Poderes Divinos y Humanos

Saturday, November 8, 2008

En el mundo de las ideas, no hay revoluciones. La evolución lo es todo. Siempre hay antecedentes. Nada nace sin generadores. El progreso de la vida está en esa evolución constante. Que permite adaptarse a las circunstancias todo lo viviente, para asentir su existencia. El hombre actual no es el de las cavernas. Sus miembros, su cerebro, su sistema inmunológico, han ido adquiriendo unos trazos y dejando otros. Sólo algunas cosas pretenden ser inamovibles, para ser consideradas auténticas. Entre ellas la fe. La fe en lo que sea. En sí mismo, en el propio Dios, en la nación, en el destino,…la fe es la atadura más poderosa con la que los caudillos pueden paralizar la mente de los pueblos, o arrastrarlos en la dirección que deseen.

Conociendo mínimamente la historia de la Humanidad, vemos la reiteración de los casos. El patriotismo, el nacionalismo, el amor a sí mismos y la fe en un destino propiciado por Dios, pueden crear adhesiones inquebrantables en su momento, pero que resultan inexplicables pasado el tiempo. Cuando asumimos una creencia, sea cual fuere, tendemos a irla afianzando en nosotros, hasta convertirla en algo consubstancial.

El común de los humanos preferimos creer ciegamente, antes que probar la consistencia de nuestra fe. Analizar no es renunciar. No es un error equivocarse. Sí es un error pensar que no podemos equivocarnos. La tendencia a creer que nuestra verdad, nuestra sociedad, nuestra forma de ser y conducirnos es la mejor, nos hace inflexibles. Quisiéramos que los demás tuviesen las mismas convicciones que nosotros.

Así nos sentiríamos más afianzados. Ante lo diferente, sentimos inseguridad. Cuando quien piensa con tanta seguridad en la inamovilidad de sus creencias es un hombre poderoso, la inflexibilidad de su fe puede resultar peligrosa para su entorno. Querrá que todos lo acepten, que piensen como él, que lo tomen como jefe. Y, si ese hombre es el dirigente de una nación poderosa, la más poderosa entre las naciones, no se conformará con menos que la sumisión de todas las otras.
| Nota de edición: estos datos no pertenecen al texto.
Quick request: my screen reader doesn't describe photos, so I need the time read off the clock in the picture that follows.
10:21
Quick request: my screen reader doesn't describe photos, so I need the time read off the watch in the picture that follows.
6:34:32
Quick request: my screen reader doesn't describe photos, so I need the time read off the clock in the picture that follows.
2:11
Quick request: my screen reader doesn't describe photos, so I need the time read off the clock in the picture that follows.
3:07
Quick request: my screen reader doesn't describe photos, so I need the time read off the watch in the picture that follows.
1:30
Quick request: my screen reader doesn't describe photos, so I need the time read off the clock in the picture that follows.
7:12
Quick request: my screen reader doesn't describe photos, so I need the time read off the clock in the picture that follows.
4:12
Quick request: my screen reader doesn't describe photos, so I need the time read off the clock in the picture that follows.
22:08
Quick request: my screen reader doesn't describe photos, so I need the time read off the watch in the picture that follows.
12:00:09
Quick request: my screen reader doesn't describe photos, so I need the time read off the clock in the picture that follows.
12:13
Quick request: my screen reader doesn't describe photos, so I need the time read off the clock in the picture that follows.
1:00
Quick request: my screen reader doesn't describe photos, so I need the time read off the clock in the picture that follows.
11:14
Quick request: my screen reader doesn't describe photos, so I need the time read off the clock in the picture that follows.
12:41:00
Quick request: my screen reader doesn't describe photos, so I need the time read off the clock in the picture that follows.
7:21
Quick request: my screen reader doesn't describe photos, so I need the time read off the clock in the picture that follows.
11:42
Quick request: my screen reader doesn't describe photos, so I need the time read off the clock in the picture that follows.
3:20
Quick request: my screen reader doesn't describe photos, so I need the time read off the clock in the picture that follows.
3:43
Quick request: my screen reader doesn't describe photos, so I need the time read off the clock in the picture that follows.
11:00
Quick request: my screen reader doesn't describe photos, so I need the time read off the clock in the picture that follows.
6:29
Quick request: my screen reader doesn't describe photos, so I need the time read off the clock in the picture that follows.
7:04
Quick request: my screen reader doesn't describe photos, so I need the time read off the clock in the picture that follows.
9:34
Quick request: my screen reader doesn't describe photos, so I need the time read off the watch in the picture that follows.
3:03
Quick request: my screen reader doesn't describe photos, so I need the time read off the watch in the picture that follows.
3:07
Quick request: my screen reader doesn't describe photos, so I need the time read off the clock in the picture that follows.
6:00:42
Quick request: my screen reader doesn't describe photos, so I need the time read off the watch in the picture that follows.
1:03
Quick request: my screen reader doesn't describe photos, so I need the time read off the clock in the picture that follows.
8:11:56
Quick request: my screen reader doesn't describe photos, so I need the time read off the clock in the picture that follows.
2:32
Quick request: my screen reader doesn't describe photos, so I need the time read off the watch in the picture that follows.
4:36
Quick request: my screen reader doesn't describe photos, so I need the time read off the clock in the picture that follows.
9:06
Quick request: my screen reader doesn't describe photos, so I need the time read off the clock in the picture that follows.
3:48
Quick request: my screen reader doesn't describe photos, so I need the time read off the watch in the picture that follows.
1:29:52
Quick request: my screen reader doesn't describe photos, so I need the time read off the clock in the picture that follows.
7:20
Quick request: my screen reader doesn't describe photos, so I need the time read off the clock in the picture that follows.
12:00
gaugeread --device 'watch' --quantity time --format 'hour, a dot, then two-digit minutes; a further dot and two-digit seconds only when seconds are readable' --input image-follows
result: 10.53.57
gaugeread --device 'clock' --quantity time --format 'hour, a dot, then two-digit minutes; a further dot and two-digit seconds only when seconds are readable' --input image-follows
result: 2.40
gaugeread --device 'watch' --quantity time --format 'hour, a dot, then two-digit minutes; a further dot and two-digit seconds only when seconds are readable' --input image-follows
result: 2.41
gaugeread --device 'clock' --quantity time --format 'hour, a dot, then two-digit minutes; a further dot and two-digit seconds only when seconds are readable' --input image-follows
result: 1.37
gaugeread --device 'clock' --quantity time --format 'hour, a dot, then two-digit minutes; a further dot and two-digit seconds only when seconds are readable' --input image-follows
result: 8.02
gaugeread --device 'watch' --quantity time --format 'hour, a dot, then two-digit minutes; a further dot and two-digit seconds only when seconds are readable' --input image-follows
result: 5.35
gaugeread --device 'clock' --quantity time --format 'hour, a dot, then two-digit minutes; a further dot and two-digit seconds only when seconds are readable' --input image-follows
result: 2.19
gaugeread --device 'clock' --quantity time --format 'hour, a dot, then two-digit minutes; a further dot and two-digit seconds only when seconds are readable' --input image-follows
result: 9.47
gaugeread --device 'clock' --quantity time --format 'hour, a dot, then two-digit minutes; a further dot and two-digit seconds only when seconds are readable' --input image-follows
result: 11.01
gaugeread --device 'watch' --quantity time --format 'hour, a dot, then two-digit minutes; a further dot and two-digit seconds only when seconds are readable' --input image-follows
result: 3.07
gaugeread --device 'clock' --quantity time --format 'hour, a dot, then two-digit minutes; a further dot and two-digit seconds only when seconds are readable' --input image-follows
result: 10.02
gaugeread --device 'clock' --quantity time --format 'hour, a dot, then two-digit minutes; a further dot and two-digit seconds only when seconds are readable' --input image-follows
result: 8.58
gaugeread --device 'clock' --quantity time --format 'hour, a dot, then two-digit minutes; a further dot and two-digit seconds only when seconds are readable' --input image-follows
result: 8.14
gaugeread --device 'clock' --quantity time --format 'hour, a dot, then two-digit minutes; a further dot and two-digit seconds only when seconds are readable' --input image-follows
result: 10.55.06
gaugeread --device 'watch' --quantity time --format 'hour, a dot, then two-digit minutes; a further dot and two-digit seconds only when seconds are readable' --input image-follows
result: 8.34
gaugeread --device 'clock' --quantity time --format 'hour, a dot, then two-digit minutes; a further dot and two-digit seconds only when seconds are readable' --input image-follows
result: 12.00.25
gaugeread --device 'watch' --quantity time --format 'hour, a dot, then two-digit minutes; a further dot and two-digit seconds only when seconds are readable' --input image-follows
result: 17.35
Debida a quien se cree investido directamente con el poder de Dios. In God we trust. En Dios confiamos, dice su lema, y se lo creen. Nosotros también. Esperemos que nuestros dioses sean el mismo Dios. Con los imperios nunca se sabe, siempre han impuesto el suyo, el que más les favorece.

La base del poder terrenal es la creencia en poderes celestiales, que nos prefieren, cono nosotros los preferimos. La autosugestión es básica, para poder sostener cualquier organización de gobierno que trascienda lo puramente razonable. Para potenciar nuestras ideas, no necesitamos fuerzas externas, sino, simplemente, organización, concentración y afianzamiento. El método es básico. Sin el previo convencimiento de que podemos organizar nuestros pensamientos, fracasaremos.

No hay que crear mundos de fantasía, sino profundizar el conocimiento de nuestra existencia y motivaciones. Si nos basáramos en el pensamiento científico, el pensamiento matemático y su sentido de la abstracción, no nos perderíamos tan fácilmente entre las nebulosas del etéreo pensamiento místico.